Este problema se ha agravado en los últimos meses porque la mayoría de los bancos y de cajas han cerrado parte de sus oficinas y han despedido al personal de más edad. Esta medida se repite cada cinco o seis años. Donde había tres oficinas en el barrio ahora sólo queda una. Es normal, por tanto, que la sucursal que permanece abierta esté atestada de público, lo que empeora el servicio, circunstancia que no parece importar a los ejecutivos de Madrid o Barcelona que adoptan estas decisiones.  

“Haga sus gestiones por internet”

La última vez que acudí a una caja de ahorros —rescatada con dinero público y hoy camuflada bajo un nombre inglés—, me encontré con que la directora despachaba en la caja. Sólo estaba ella en la oficina una mañana de julio. Dada su falta de práctica, no se aclaraba con lo que tenía que hacer. Los minutos pasaban y la desesperación de los clientes crecía. Eran cerca de las dos y algunos se marcharon para volver al día siguiente. Cuando me llegó el turno, le comenté educadamente que no nos merecíamos ese trato. Me contestó que disponía de internet y de la banca telefónica para hacer mis gestiones. Conozco ese argumento para el que tengo respuesta: “Si todos hacemos las gestiones por internet, usted acabará sobrando”. Me sonrió con desprecio y añadió: “El siguiente, por favor”.

A la luz de mi experiencia, la banca sigue siendo una institución tan odiosa como necesaria. Por mucha campaña de imagen que se pague con nuestro dinero —esas que dicen que lo importante son las personas—, suspende en la consideración de los ciudadanos, que no olvidamos las tropelías de personajes tan despreciables como Rodrigo Rato, ese pirata con perilla. La banca, además, es el único que sector que obliga los clientes a adaptarse  a su manera de trabajar, cuando debería ser al revés.
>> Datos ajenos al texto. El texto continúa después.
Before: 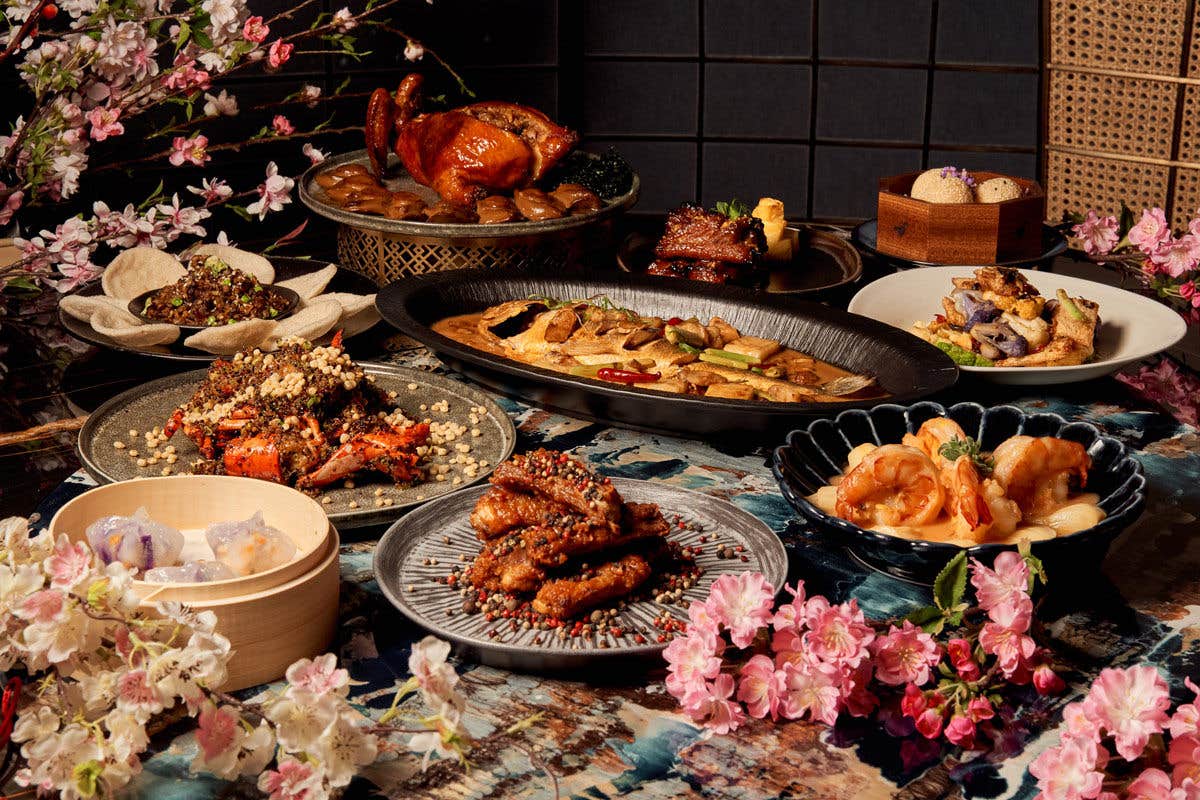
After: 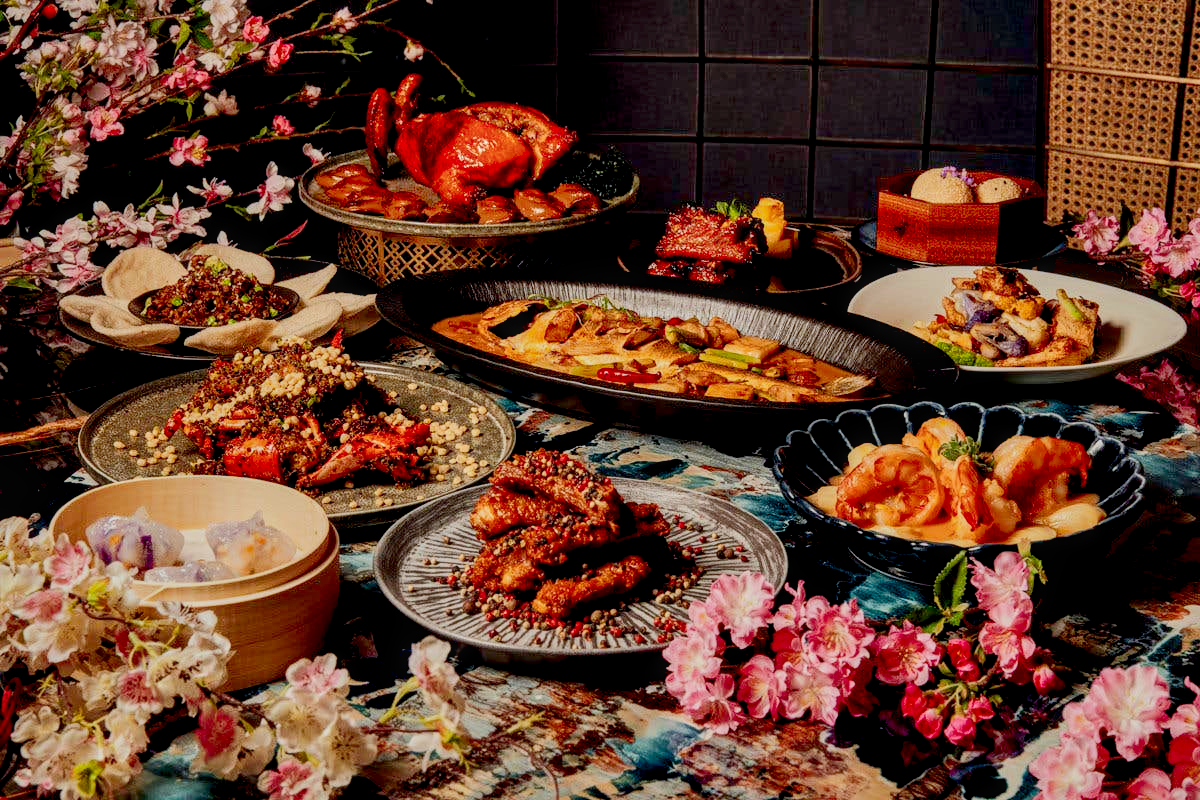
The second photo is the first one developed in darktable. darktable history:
local contrast: on, module defaults
exposure: compensate highlight preservation false
contrast equalizer: octaves 7, y [[0.6 ×6], [0.55 ×6], [0 ×6], [0 ×6], [0 ×6]]
contrast brightness saturation: contrast 0.212, brightness -0.107, saturation 0.206
haze removal: strength -0.037, compatibility mode true, adaptive false
filmic rgb: middle gray luminance 4.17%, black relative exposure -13.11 EV, white relative exposure 5.01 EV, target black luminance 0%, hardness 5.19, latitude 59.54%, contrast 0.758, highlights saturation mix 4.62%, shadows ↔ highlights balance 25.67%
shadows and highlights: on, module defaults
color balance rgb: shadows lift › hue 87.83°, perceptual saturation grading › global saturation 14.588%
Ellos te dicen cómo y cuándo puedes disponer de tu dinero, si puedes hacerlo en ventanilla o has de acudir al cajero automático, por no hablar de cuando te suben las comisiones de manera unilateral.

¿Por qué maltrata la banca a sus clientes, especialmente a los de mayor edad? Porque sabe que, haga lo que haga, saldrá ganando, como se ha demostrado en esta crisis. Papá Estado acudirá siempre al rescate. La responsabilidad de esa impostura no es del cajero desbordado de trabajo, que se mantiene a base de tranquilizantes, ni de la directora que te despide con una sonrisa displicente y que tiene las horas contadas en su trabajo. A fin de cuentas, ambos pagan, como los clientes, las torcidas decisiones que les llegan de arriba, de esos futuros perceptores de indemnizaciones millonarias que, incluso cuando violan la ley, siempre acaban yéndose de rositas. Sólo cuando juegan al golf, según me cuentan allegados míos, se relajan y parecen humanos.